Is that how you think? Just curious
I do not know that much about AI but I know at least something about cognitive psychology and it seems to me that a lot of claims about LLMs "not actually reasoning" and similar are probably made by CS graduates who have unreflected assumptions about how human thinking works.
I don't claim to know how human thinking works but if there is one thing I would conclude from studying psychology and knowing at least some basics about neuroscience, it would be that "it's not how it appears to us".
Nobody knows how human reasoning actually works but if I had to guess (based on my amateurish mental model of the functioning of the human brain), I would say that it is probably a lot closer to LLMs and a lot less rational than is commonly assumed in discussions like this one.
If you want to follow this more closely, I'd recommend the work of Evelina Fedorneko a cognitive neuroscientist at MIT who specializes in language understanding.

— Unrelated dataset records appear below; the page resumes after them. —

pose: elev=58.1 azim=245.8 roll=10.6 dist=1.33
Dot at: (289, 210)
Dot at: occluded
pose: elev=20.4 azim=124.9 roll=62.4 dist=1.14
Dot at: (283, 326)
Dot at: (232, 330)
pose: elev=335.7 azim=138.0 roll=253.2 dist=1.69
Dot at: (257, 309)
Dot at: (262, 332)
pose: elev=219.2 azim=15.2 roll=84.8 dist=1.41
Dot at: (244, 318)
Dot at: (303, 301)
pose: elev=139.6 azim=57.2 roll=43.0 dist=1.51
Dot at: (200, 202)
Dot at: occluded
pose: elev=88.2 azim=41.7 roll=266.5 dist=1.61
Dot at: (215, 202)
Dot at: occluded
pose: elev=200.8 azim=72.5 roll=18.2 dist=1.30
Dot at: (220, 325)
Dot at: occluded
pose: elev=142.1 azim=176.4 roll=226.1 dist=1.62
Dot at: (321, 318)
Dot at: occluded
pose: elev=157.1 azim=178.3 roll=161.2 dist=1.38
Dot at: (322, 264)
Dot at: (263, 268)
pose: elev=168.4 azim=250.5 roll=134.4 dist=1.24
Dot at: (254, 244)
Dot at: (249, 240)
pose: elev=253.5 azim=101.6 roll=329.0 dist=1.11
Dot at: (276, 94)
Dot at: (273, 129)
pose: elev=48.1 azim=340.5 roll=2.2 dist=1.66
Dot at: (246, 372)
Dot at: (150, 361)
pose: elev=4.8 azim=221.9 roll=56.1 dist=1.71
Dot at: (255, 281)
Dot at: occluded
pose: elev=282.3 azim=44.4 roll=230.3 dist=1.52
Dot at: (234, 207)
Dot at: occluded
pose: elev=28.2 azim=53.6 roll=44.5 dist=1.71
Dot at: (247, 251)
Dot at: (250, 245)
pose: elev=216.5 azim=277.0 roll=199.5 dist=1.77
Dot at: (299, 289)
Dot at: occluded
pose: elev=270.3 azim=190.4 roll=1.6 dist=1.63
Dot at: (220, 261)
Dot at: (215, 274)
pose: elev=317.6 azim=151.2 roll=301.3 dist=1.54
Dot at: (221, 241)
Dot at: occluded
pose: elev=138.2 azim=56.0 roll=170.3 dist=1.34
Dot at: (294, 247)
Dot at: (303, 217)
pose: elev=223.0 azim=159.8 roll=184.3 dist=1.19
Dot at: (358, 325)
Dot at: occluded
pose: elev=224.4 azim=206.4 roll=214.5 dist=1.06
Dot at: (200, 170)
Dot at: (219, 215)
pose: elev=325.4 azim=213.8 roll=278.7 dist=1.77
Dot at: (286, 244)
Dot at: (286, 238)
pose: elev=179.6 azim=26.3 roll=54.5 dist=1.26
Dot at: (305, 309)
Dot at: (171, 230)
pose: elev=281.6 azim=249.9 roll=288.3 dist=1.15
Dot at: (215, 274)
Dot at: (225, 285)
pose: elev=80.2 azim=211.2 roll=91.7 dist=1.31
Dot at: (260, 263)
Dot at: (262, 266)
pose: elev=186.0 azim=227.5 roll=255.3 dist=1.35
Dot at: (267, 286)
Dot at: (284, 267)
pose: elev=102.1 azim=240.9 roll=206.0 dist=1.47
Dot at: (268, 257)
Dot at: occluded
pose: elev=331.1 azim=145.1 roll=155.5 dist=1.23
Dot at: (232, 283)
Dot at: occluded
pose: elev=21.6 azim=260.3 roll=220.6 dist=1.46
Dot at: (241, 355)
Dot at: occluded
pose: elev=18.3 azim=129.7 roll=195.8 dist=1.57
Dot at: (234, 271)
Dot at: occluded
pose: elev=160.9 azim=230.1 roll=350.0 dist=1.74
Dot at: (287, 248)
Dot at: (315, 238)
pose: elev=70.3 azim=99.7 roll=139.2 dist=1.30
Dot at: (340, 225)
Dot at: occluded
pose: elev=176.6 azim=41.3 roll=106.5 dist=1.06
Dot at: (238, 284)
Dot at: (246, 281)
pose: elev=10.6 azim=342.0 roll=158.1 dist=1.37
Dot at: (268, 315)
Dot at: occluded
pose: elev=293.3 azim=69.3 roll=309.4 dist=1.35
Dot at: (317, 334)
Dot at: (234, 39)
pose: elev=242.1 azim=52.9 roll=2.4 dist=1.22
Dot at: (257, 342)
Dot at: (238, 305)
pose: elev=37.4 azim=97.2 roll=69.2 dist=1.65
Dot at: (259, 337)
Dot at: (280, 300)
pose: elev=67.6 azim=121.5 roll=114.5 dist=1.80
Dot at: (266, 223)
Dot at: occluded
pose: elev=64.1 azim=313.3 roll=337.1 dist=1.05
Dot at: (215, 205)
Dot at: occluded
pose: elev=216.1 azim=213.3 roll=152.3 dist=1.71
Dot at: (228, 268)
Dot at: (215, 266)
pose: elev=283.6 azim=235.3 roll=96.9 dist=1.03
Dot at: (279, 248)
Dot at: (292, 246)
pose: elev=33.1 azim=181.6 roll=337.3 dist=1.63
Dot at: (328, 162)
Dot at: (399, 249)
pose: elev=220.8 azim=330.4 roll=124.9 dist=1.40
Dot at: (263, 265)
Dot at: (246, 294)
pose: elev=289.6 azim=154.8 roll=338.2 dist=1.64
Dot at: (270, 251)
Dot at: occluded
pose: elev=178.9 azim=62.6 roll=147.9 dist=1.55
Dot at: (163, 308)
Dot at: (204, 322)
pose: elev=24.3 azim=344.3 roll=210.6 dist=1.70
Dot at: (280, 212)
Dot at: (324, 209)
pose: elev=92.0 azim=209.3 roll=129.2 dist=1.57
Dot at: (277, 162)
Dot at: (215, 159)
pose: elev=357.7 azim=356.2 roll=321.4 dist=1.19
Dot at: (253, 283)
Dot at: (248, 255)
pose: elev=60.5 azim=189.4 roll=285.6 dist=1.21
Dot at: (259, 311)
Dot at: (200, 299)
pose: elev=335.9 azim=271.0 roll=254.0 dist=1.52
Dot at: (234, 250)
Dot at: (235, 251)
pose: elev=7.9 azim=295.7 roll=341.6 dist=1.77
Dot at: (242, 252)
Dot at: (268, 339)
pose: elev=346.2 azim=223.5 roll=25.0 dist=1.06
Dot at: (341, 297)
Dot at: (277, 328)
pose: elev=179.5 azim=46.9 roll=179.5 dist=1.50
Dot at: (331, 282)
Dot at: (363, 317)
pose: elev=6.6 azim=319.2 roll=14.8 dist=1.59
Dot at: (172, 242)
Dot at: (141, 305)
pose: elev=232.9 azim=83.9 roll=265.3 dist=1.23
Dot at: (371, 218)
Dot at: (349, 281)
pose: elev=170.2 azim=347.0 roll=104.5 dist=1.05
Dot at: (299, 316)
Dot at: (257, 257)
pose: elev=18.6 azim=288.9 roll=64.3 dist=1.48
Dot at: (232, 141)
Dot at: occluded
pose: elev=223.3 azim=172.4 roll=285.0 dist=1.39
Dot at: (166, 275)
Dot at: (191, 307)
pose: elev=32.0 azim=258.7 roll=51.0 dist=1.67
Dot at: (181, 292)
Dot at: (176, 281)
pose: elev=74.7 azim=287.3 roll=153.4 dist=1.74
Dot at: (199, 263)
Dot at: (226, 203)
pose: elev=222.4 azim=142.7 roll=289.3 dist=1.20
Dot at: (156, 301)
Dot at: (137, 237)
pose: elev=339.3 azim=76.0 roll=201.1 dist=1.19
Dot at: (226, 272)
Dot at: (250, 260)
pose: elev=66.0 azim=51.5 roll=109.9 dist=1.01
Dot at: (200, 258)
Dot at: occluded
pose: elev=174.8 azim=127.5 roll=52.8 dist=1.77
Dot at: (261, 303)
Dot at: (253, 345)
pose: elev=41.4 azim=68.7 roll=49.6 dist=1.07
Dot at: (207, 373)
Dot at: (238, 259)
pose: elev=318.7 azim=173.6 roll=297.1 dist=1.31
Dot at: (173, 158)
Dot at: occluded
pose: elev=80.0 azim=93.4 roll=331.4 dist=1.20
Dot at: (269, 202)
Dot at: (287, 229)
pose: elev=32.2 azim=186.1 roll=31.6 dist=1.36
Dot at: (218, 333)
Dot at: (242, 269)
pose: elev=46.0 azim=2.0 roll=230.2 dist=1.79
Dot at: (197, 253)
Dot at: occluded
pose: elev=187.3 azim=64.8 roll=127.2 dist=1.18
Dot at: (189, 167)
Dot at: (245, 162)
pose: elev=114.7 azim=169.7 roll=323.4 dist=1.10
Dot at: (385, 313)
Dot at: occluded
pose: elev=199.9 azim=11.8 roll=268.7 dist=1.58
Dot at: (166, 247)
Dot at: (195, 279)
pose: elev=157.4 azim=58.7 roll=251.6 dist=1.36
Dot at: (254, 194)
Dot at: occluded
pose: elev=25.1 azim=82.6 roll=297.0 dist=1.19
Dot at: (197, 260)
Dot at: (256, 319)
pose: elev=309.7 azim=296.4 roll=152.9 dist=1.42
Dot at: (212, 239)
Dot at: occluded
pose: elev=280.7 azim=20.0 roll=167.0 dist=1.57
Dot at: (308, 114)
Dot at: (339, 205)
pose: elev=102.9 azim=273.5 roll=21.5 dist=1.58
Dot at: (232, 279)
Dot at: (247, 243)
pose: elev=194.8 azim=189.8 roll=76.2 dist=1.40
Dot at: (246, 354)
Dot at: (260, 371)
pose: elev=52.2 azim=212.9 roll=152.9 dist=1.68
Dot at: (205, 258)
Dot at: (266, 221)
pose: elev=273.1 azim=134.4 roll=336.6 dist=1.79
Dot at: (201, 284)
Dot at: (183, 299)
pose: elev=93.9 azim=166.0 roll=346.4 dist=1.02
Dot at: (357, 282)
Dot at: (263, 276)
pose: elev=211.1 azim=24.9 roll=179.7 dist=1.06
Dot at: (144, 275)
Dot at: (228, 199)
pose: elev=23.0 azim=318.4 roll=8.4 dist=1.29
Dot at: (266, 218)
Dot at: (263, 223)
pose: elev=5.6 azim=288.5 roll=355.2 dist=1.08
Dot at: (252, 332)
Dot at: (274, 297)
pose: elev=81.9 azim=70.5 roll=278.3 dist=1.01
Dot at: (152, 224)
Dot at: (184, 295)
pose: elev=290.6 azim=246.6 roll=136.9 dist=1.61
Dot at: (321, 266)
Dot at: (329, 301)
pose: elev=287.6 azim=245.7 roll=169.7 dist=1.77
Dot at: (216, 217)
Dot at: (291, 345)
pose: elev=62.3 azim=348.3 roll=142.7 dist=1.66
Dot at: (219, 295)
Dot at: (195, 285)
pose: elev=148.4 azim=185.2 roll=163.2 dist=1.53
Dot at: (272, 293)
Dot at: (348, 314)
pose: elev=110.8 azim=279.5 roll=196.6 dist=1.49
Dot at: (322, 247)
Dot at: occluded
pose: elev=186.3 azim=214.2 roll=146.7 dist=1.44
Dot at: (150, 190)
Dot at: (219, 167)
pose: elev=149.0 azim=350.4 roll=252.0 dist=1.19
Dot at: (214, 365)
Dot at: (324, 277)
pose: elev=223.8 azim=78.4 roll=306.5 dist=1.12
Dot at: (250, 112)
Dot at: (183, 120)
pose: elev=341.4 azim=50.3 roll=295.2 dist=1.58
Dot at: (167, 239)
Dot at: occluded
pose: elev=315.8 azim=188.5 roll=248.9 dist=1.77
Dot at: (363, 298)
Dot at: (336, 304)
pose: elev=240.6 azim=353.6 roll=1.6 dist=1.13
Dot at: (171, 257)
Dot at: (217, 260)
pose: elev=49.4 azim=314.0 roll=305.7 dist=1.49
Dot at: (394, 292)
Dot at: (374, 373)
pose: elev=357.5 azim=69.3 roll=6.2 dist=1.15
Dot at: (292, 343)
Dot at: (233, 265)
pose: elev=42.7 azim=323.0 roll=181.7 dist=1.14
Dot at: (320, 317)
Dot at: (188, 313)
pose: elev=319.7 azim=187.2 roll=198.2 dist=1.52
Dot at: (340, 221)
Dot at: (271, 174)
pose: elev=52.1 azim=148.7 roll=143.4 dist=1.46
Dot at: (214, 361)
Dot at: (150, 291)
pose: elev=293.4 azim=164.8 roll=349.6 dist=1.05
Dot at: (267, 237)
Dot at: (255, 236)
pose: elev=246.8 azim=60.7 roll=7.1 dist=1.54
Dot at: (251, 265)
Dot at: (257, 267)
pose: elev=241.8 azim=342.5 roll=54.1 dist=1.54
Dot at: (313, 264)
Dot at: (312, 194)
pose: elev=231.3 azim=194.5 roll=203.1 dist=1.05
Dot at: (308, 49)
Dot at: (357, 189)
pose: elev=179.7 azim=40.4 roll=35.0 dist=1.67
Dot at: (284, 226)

Check out these talks for more details: https://youtu.be/TsoQFZxrv-I?t=580 https://youtu.be/qublpBRtN_w
What this means in the context of LLMs is that next word prediction alone does not provide the breadth of cognitive capacity humans exhibit. Again, I'd posit GPT-2 is plenty capable as an LM, if combined with an approach to perform higher-level reasoning to guide language generation. Unfortunately, what that system is and how to design it currently eludes us.
Maybe I diverted your focus the wrong way when I used LLMs as an example - what if I used more general term "neural network"? I said LLMs because this thread is about LLMs but let me clarify what I meant:
The thing that interests me in this thread is the claim that LLMs are "not capable of actually reasoning". Whether you agree with it depends on your mental model of actual reasoning, right?
My model of reasoning: the fundamental thing about it is that I have a network of things. The signal travels through the network guided by the weight of connections between them and fires some pattern of the things. That pattern represents something. Maybe it is a word in the case of LLMs (or syllable or whatever the token actually is - let's ignore those details for now) or a thought in the case of my brain (I was not saying people reason in language) - the resulting "token" can be many things, I imagine (like some mental representation of objects and their positions in spatial reasoning) - those are the specifics, but "essentially", the underlying mechanism is the same.
In my mental model, there is nothing fundamental that distinguishes what LLMs do from the "actual reasoning". If you have enough compute and good enough training data, you can create LLM reasoning as well as humans - that is my default hypothesis.
If I understand your position, you would not agree with that, correct? I am not claiming you are wrong - I know way too little for that. I would just be really curious - what is your mental model of actual reasoning? What does it have that LLMs do not have?
I know you mentioned that "these models have no capacity to plan ahead" - I am not sure I understand what you mean by that. Is this not just a matter of training?
BTW, I have talked about this topic before and some people apparently see conscience as a necessary part of actual reasoning. I do not - do you?